Progressive hypoxemia leads to pulmonary vasoconstriction and cor pulmonale. Chronic hypercapnia causes respiratory acidosis and ventilatory muscle atrophy.

9. SPECIAL CONSIDERATIONS

Pregnancy: Obstructive lung disease worsens due to diaphragmatic elevation. Pediatrics: Asthma is common, with variable response to bronchodilators. Elderly: Increased risk of atelectasis and ventilatory muscle weakness.

9.1 Pregnancy

Monitor for worsening dyspnea and hypoxemia. Avoid NSAIDs in third trimester. Consider delivery if severe respiratory compromise occurs.

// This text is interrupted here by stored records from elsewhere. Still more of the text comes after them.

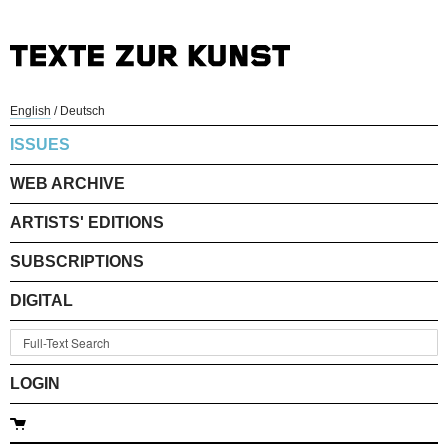
English
/
Deutsch
ISSUES
WEB ARCHIVE
ARTISTS' EDITIONS
SUBSCRIPTIONS
DIGITAL
LOGIN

10. KEY POINTS & CLINICAL PEARLS

  1. Alveolar gas equation (Pao2 = Fio2*(Patm - PH2O) - Paco2/R) quantifies gas exchange. 2. Flow-volume loops distinguish obstructive (scooping) vs restrictive (flat) patterns. 3. Dynamic hyperinflation in COPD increases work of breathing. 4. DLCO reduction indicates parenchymal disease. 5. Oxygen therapy must be titrated to avoid CO2 retention in chronic hypercapnia.